We've come a long way from the days when cross-dressers could be arrested in St. Louis, as many were under a municipal ordinance enacted in 1864 and not repealed until 1986.
Or be targeted in one of the 1960s undercover operations meant to catch men engaging in anonymous "tea room" sex.
Or find your name, address and occupation published in both the St. Louis Post-Dispatch and the (now departed) St. Louis Globe-Democrat after a sting in Shaw Park — as happened to some gay men as recently as 1984.
These days, gays and lesbians enjoy increased acceptance in mainstream culture. In Illinois, same-sex couples have the right to marry. And while that's still not true on the Missouri side of the river, the St. Louis Pride celebration — which kicks off this weekend — is widely regarded as the largest in the Midwest. Last year's event drew 80,000 attendees.

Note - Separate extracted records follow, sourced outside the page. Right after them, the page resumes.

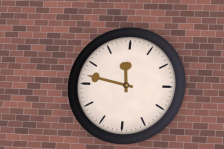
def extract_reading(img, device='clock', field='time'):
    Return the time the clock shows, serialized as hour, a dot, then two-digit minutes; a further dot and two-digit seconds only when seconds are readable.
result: 11.47
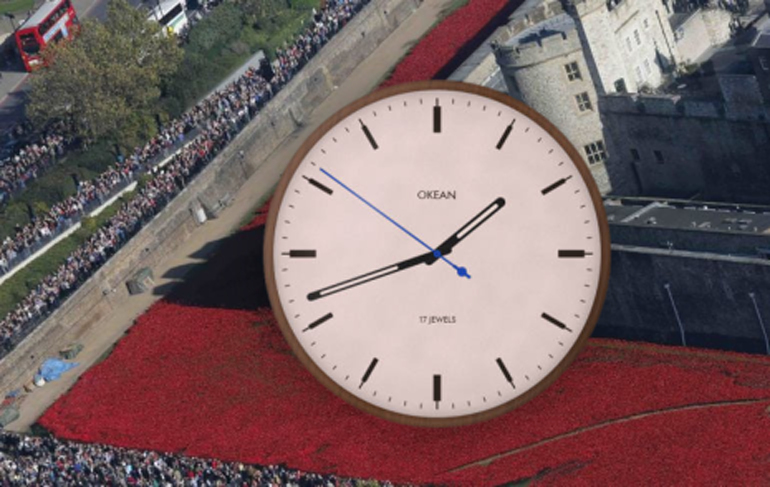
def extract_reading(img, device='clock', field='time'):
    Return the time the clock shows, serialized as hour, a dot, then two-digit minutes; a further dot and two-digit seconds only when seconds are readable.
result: 1.41.51
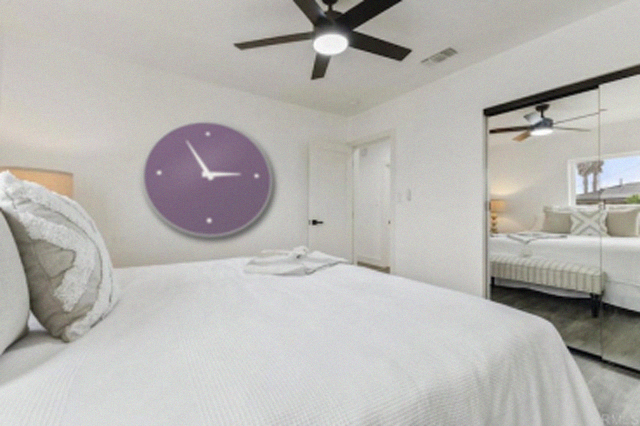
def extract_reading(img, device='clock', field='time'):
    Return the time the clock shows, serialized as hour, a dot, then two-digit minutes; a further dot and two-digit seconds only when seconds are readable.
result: 2.55
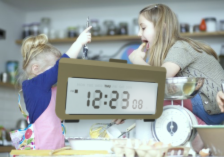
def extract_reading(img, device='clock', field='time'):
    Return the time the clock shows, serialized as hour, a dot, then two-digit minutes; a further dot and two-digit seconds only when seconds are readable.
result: 12.23.08
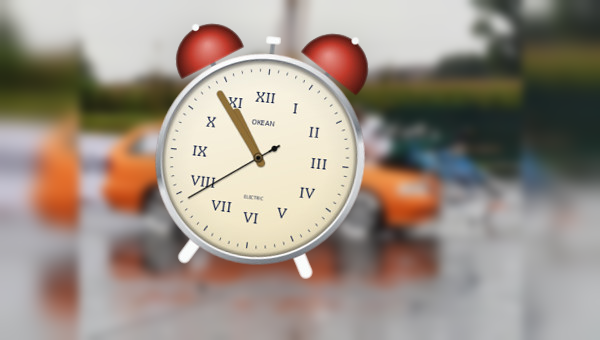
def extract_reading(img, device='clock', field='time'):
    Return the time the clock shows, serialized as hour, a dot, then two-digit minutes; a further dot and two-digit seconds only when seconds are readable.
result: 10.53.39
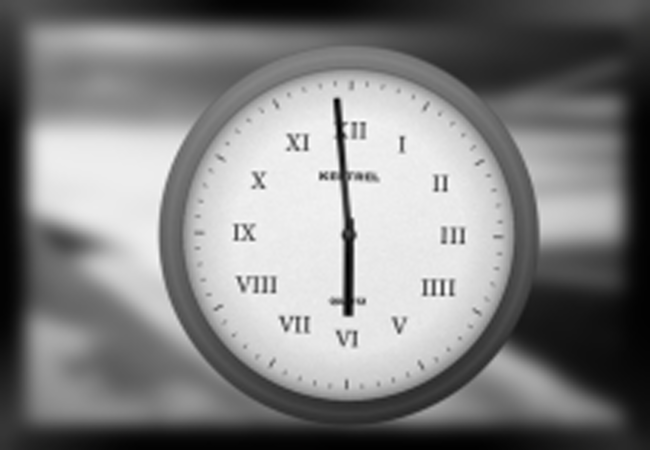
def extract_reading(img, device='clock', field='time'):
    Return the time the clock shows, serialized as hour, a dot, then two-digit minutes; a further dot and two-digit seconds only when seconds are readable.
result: 5.59
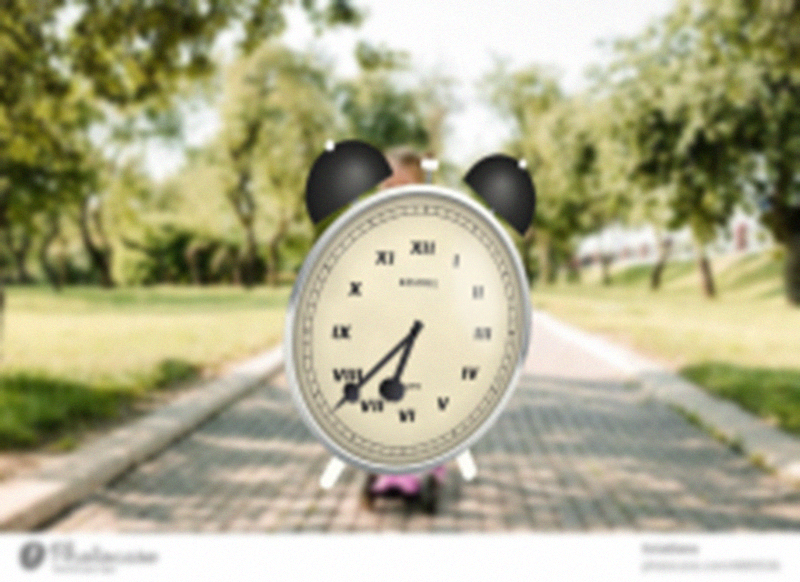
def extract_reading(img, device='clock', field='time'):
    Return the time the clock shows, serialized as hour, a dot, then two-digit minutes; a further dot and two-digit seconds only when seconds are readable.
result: 6.38
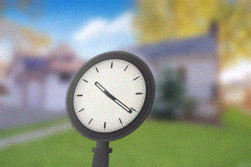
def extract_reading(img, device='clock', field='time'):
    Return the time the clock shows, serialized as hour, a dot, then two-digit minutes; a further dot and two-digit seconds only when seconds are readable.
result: 10.21
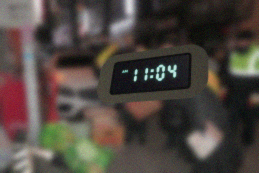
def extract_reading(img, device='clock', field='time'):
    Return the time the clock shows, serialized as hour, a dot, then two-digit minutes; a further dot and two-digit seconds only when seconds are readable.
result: 11.04
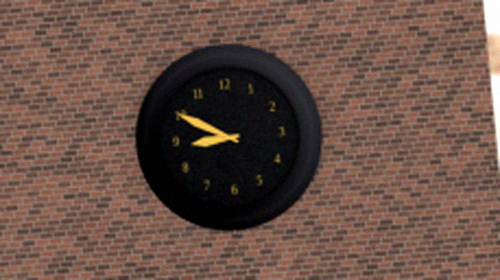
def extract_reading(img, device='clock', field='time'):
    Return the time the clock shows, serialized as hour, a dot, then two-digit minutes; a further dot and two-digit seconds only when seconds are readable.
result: 8.50
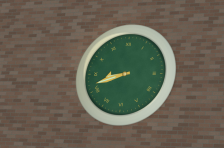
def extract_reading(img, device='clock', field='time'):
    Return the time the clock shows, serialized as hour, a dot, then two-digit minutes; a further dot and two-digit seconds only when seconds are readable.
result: 8.42
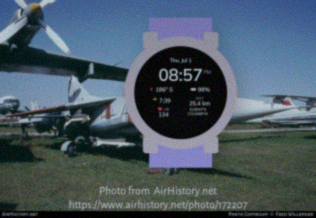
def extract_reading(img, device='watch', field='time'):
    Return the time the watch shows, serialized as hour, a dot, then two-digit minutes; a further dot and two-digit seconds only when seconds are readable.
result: 8.57
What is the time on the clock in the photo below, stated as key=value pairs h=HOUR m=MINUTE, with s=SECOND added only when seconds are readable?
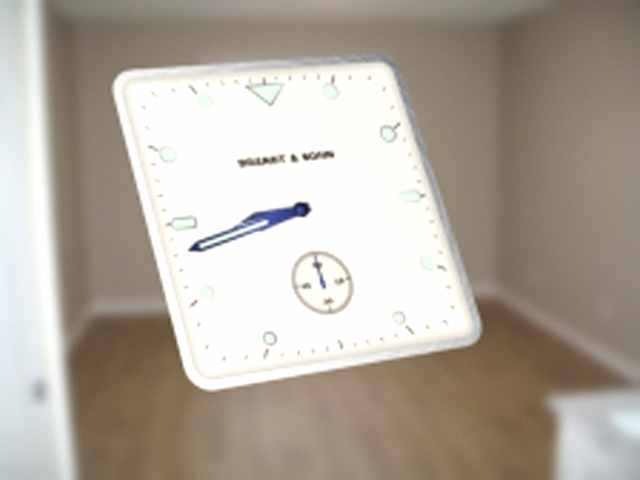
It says h=8 m=43
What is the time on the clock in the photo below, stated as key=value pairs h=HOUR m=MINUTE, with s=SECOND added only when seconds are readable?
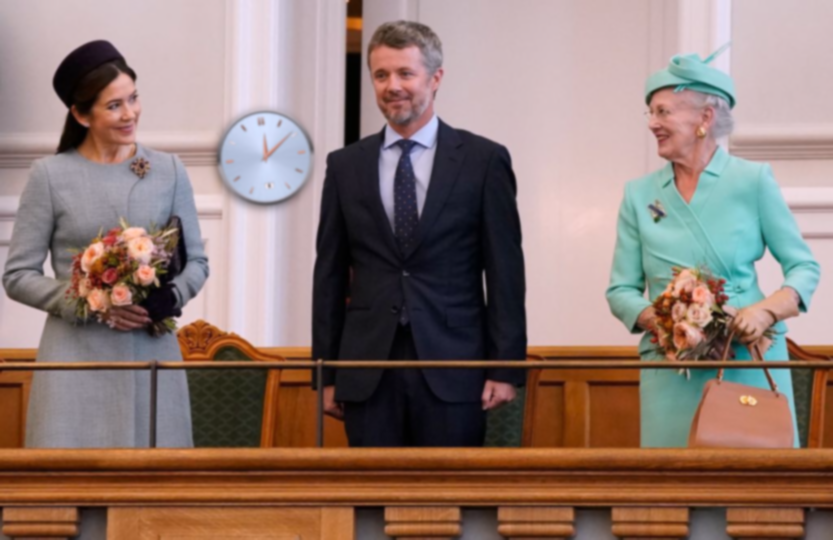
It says h=12 m=9
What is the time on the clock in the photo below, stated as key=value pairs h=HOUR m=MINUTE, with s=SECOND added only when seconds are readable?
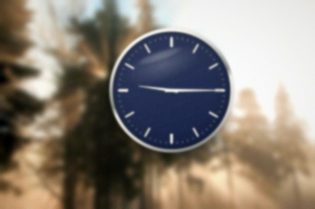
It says h=9 m=15
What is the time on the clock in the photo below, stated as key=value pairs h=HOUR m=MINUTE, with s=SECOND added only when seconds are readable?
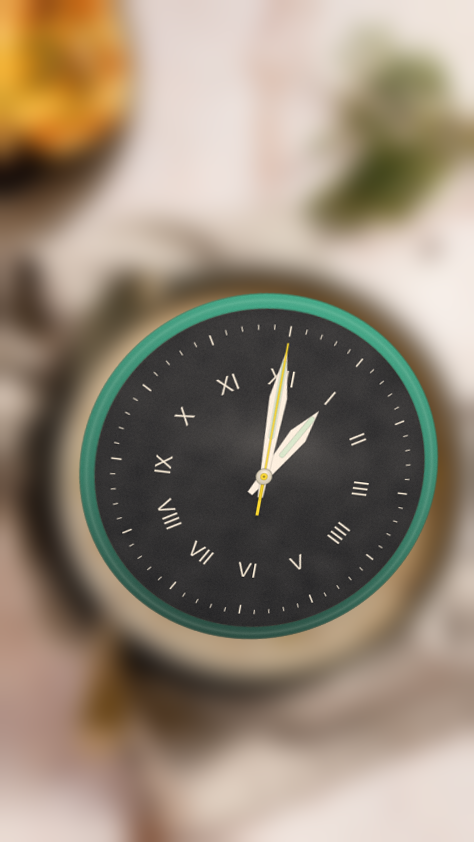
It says h=1 m=0 s=0
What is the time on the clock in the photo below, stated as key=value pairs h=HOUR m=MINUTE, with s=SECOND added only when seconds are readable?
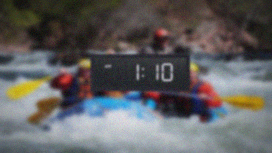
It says h=1 m=10
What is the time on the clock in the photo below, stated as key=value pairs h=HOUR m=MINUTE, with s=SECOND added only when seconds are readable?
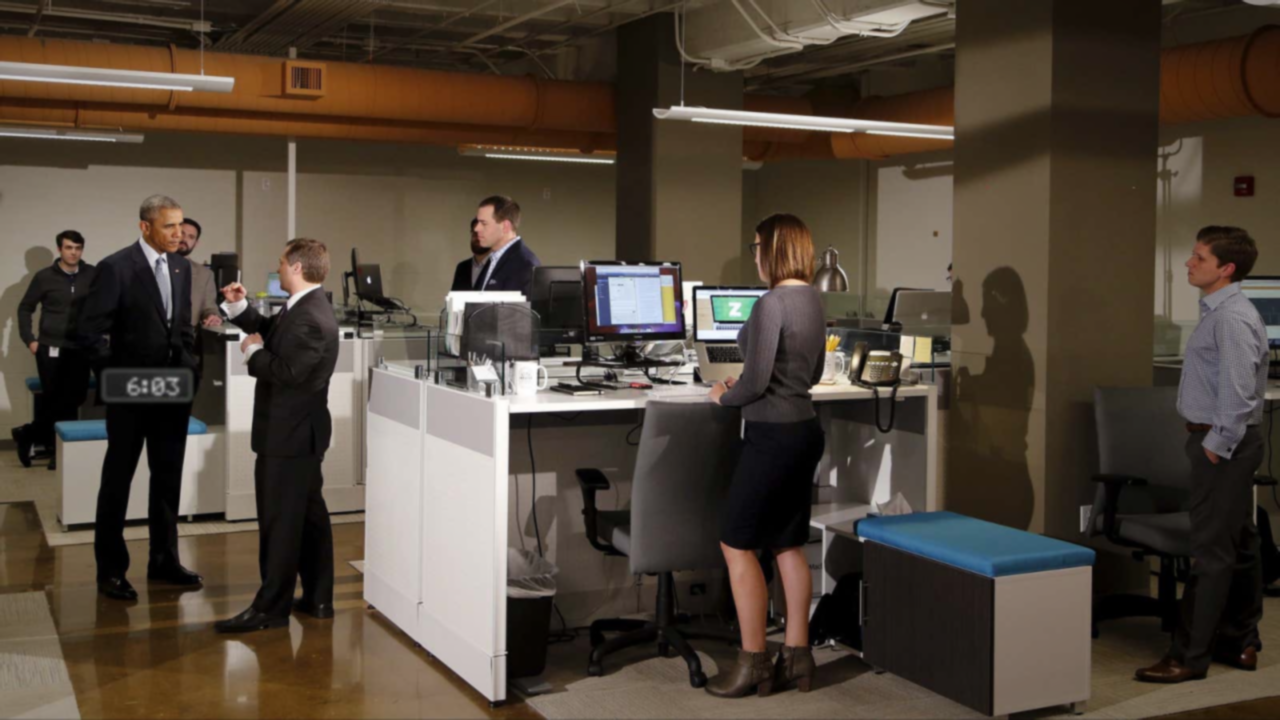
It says h=6 m=3
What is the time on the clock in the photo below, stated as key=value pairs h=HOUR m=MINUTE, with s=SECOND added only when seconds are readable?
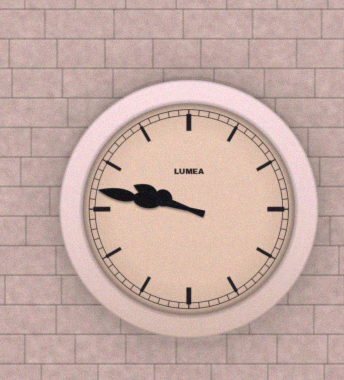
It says h=9 m=47
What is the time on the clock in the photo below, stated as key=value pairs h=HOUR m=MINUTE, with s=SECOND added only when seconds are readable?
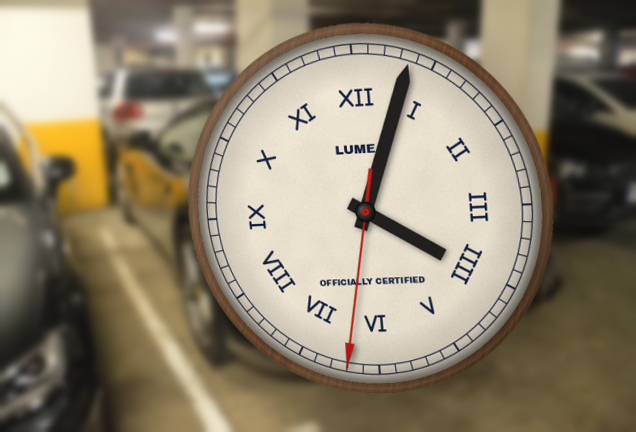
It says h=4 m=3 s=32
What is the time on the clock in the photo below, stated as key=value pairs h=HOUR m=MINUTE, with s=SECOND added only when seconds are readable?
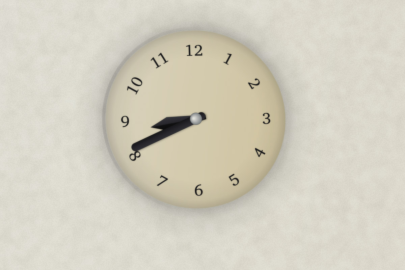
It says h=8 m=41
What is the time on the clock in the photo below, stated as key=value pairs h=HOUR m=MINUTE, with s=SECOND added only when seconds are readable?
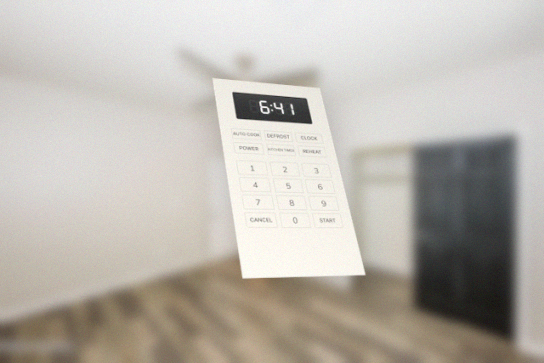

"A lot of younger folks feel privileged," Brawley says, even as "there were these struggles to allow them to live a different life."
If that's forgotten, he believes, something crucial is lost.
Brawley's blog isn't the first attempt to preserve St. Louis' queer legacy. The State Historical Society Research Center-St. Louis, at the University of Missouri-St. Louis, has maintained archives of all sorts of Missouri history, from the suffragette movement to the construction of the Gateway Arch to, yes, the culture (and persecution) of the city's gays and lesbians.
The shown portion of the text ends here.